• [WHAT THE TASK ASKS] Gather every line of the records below that contains the string "是真的三丈", and copy each such line in full. Case counts when matching.

Segment Start: RECORDS TO PROCESS

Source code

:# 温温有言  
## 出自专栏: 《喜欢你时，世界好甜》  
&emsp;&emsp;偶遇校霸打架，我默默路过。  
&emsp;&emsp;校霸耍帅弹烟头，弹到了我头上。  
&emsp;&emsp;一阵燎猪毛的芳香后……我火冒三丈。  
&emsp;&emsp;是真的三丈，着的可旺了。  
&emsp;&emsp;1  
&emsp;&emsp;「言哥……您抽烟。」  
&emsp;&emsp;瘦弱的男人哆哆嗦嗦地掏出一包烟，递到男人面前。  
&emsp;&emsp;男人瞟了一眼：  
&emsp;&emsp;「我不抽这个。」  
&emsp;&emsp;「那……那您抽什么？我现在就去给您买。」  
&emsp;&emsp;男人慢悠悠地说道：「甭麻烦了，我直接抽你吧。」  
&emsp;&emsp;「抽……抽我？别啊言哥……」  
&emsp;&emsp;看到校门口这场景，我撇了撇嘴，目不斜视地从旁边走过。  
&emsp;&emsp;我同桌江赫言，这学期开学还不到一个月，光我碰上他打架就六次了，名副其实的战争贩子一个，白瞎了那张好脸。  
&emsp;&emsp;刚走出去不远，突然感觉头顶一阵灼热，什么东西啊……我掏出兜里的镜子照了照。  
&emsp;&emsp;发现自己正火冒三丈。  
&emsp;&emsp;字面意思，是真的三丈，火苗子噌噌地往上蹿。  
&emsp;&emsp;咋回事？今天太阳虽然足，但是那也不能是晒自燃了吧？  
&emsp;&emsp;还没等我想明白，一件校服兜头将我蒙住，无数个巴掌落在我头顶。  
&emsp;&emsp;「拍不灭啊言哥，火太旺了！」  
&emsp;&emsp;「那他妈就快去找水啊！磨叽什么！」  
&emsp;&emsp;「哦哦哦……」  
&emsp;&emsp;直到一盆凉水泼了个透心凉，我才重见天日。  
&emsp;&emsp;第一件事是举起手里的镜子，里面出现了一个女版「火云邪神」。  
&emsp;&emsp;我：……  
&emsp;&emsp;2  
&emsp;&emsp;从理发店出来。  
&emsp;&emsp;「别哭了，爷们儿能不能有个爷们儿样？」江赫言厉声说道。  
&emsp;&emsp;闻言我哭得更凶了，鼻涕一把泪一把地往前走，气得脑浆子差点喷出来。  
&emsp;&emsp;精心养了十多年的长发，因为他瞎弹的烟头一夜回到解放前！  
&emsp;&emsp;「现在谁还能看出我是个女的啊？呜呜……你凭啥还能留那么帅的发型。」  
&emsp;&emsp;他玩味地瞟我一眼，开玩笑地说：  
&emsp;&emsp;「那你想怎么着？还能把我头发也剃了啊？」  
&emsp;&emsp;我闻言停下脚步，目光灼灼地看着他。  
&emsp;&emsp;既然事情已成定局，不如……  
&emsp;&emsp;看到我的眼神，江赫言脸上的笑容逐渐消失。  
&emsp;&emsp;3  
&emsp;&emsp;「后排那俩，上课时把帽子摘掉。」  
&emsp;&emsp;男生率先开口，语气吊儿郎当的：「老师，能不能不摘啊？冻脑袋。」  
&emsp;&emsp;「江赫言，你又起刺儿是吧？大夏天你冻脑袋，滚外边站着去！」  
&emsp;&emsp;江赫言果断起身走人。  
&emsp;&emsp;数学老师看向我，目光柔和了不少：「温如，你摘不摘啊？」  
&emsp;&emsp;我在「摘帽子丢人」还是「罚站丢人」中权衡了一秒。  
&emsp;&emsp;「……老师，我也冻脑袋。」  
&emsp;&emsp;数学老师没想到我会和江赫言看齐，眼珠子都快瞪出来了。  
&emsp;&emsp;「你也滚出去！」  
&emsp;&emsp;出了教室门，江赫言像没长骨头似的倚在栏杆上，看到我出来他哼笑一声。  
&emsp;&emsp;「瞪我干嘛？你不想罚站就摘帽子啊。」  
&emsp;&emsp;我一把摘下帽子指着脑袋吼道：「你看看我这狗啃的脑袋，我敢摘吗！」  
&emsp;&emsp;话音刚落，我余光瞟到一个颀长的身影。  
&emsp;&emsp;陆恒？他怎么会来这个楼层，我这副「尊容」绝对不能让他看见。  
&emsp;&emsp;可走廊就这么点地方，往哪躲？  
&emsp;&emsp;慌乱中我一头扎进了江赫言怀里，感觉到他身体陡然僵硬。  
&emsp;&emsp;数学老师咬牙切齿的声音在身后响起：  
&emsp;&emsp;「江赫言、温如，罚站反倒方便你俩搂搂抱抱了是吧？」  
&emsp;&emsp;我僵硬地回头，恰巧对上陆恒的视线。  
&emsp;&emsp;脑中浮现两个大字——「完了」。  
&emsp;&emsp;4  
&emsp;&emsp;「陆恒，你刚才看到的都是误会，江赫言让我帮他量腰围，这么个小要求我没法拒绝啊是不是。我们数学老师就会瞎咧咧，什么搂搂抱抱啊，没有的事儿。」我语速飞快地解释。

Segment End: RECORDS TO PROCESS

• [EXERCISE RESULT]
&emsp;&emsp;是真的三丈，着的可旺了。  
&emsp;&emsp;字面意思，是真的三丈，火苗子噌噌地往上蹿。  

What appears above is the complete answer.